CONCLUSIONS: Several studies have measured L1 expression at different stages of development in mice, but this study for the first time reports unknown insertions in human embryos that were inherited from one parent, confirming no de novo L1 insertions occurred in parental germline or during embryogenesis. Since one-third of euploid embryo transfers fail, future studies would be useful for understanding whether these sub-chromosomal genetic variants or de novo L1 insertions affect embryo developmental potential.
METHODS: Sixteen cryopreserved, genetically tested, human blastocysts, were accessed from consenting couples undergoing IVF at NYU Langone Fertility Center. Additionally, four trios (father, mother, and embryos) were also evaluated. scTIPseq was applied to map L1 insertions in all samples, using L1 locations reported in the 1000 Genomes as controls.
RESULTS: Twenty-nine unknown and unique insertions were observed in the sixteen embryos. Most were intergenic; no insertions were located in exons or immediately upstream of genes. The location or number of unknown insertions did not differ between euploid and aneuploid embryos, suggesting they are not merely markers of aneuploidy. Rather, scTIPseq provides novel information about sub-chromosomal structural variation in human embryos. Trio analyses showed a parental origin of all L1 insertions in embryos.
CONCLUSIONS: Several studies have measured L1 expression at different stages of development in mice, but this study for the first time reports unknown insertions in human embryos that were inherited from one parent, confirming no de novo L1 insertions occurred in parental germline or during embryogenesis. Since one-third of euploid embryo transfers fail, future studies would be useful for understanding whether these sub-chromosomal genetic variants or de novo L1 insertions affect embryo developmental potential.
摘要:
目的:反转录转座子在表观遗传重编程过程中短暂去抑制,在早期发育过程中发挥重要作用。长散布元素-1(L1),人类中唯一的自主反转录转座子,占人类基因组的17%。我们通过测序(scTIPseq)应用了单细胞转座子插入谱来表征和绘制人胚胎中的L1插入图。

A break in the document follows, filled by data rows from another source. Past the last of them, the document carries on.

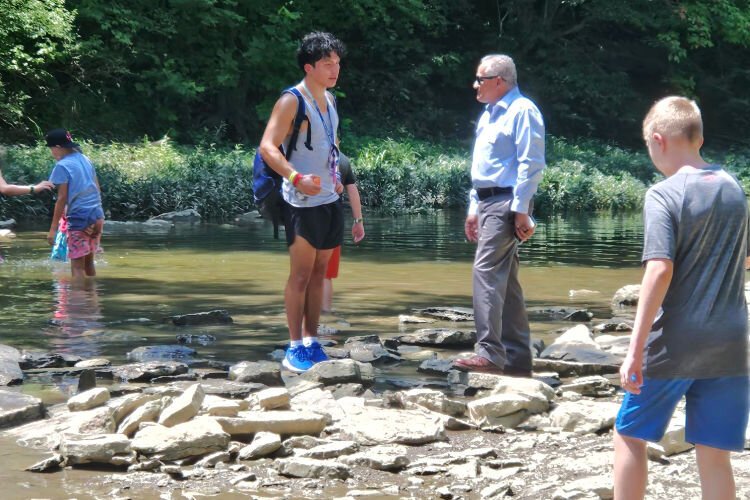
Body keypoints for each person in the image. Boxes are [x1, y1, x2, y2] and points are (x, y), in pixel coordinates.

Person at [614, 96, 749, 500]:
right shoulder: (733, 187)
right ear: (699, 136)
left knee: (629, 435)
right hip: (730, 343)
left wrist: (634, 350)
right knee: (714, 454)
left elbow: (659, 269)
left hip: (675, 343)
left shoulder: (663, 194)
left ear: (658, 140)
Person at [258, 32, 346, 373]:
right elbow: (267, 146)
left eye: (337, 63)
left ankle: (312, 341)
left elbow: (332, 141)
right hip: (299, 202)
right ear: (309, 67)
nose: (335, 69)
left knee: (321, 274)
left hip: (329, 200)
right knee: (300, 275)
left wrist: (336, 175)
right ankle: (293, 346)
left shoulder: (331, 99)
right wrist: (295, 178)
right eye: (327, 64)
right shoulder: (292, 99)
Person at [453, 54, 545, 376]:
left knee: (486, 272)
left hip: (507, 203)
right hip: (488, 202)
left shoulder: (523, 111)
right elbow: (483, 169)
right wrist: (472, 209)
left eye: (480, 79)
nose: (474, 85)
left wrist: (521, 209)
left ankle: (490, 353)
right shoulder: (488, 114)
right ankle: (518, 361)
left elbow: (530, 164)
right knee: (507, 283)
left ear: (499, 81)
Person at [45, 129, 105, 280]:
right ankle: (92, 301)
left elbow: (62, 198)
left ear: (57, 147)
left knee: (77, 267)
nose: (51, 152)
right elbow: (97, 188)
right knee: (89, 264)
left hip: (80, 218)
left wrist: (52, 230)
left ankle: (78, 303)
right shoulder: (85, 159)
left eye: (51, 148)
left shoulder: (62, 166)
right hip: (97, 215)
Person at [322, 153, 365, 313]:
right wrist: (358, 222)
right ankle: (325, 315)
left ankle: (307, 321)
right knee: (326, 275)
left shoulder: (306, 153)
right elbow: (352, 192)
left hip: (307, 216)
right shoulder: (342, 159)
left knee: (305, 271)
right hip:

方法:十六个冷冻保存,经过基因测试,人类胚泡,从纽约大学Langone生育中心接受IVF的同意夫妇那里获得。此外,四个三重奏(父亲,母亲,和胚胎)也进行了评估。将scTIPseq应用于所有样品中的图L1插入,使用1000个基因组中报告的L1位置作为对照。

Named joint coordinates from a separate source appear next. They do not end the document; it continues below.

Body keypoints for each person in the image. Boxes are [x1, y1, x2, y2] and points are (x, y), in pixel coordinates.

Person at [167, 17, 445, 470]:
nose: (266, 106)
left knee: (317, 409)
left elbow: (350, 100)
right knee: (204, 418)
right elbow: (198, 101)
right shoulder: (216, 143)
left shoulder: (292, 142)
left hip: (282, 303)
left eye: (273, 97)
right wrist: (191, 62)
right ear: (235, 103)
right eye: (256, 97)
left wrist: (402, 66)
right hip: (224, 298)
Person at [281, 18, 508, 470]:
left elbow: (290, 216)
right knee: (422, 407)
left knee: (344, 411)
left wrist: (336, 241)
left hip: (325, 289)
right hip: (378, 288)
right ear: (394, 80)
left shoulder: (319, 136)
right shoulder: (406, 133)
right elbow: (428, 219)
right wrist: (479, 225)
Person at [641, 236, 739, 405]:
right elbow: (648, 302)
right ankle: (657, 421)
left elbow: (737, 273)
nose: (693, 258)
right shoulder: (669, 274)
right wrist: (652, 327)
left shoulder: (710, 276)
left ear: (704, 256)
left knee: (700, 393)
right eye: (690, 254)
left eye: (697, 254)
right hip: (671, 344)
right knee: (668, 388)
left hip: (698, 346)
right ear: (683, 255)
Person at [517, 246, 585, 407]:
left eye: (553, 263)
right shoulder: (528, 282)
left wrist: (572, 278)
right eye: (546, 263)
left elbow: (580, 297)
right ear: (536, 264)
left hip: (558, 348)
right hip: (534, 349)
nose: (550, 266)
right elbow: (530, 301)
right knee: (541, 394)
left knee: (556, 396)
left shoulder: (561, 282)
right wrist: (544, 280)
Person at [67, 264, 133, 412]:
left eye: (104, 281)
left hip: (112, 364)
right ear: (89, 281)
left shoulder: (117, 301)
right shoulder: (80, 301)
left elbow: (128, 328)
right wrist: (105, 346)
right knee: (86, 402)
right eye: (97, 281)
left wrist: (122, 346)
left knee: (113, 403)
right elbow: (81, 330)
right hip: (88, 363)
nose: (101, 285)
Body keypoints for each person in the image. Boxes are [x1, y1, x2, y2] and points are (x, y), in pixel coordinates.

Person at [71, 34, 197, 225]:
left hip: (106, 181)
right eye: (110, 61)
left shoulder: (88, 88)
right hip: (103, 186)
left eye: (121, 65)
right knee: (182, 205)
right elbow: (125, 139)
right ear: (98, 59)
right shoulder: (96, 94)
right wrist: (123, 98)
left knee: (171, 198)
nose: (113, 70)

结果:在16个胚胎中观察到29个未知和独特的插入。大多数是基因间的;没有插入位于外显子或基因上游。未知插入的位置或数量在整倍体和非整倍体胚胎之间没有差异,表明它们不仅仅是非整倍性的标记。相反,scTIPseq提供了有关人类胚胎亚染色体结构变异的新信息。三重奏分析显示胚胎中所有L1插入的亲本起源。
结论:一些研究测量了小鼠不同发育阶段的L1表达,但是这项研究首次报道了从父母一方遗传的人类胚胎中未知的插入,确认在亲本种系或胚胎发生过程中没有从头L1插入。由于三分之一的整倍体胚胎移植失败,未来的研究将有助于了解这些亚染色体遗传变异或L1从头插入是否会影响胚胎发育潜能.
方法:十六个冷冻保存,经过基因测试,人类胚泡,从纽约大学Langone生育中心接受IVF的同意夫妇那里获得。此外,四个三重奏(父亲,母亲,和胚胎)也进行了评估。将scTIPseq应用于所有样品中的图L1插入,使用1000个基因组中报告的L1位置作为对照。
结果:在16个胚胎中观察到29个未知和独特的插入。大多数是基因间的;没有插入位于外显子或基因上游。未知插入的位置或数量在整倍体和非整倍体胚胎之间没有差异,表明它们不仅仅是非整倍性的标记。相反,scTIPseq提供了有关人类胚胎亚染色体结构变异的新信息。三重奏分析显示胚胎中所有L1插入的亲本起源。
结论:一些研究测量了小鼠不同发育阶段的L1表达,但是这项研究首次报道了从父母一方遗传的人类胚胎中未知的插入,确认在亲本种系或胚胎发生过程中没有从头L1插入。由于三分之一的整倍体胚胎移植失败,未来的研究将有助于了解这些亚染色体遗传变异或L1从头插入是否会影响胚胎发育潜能.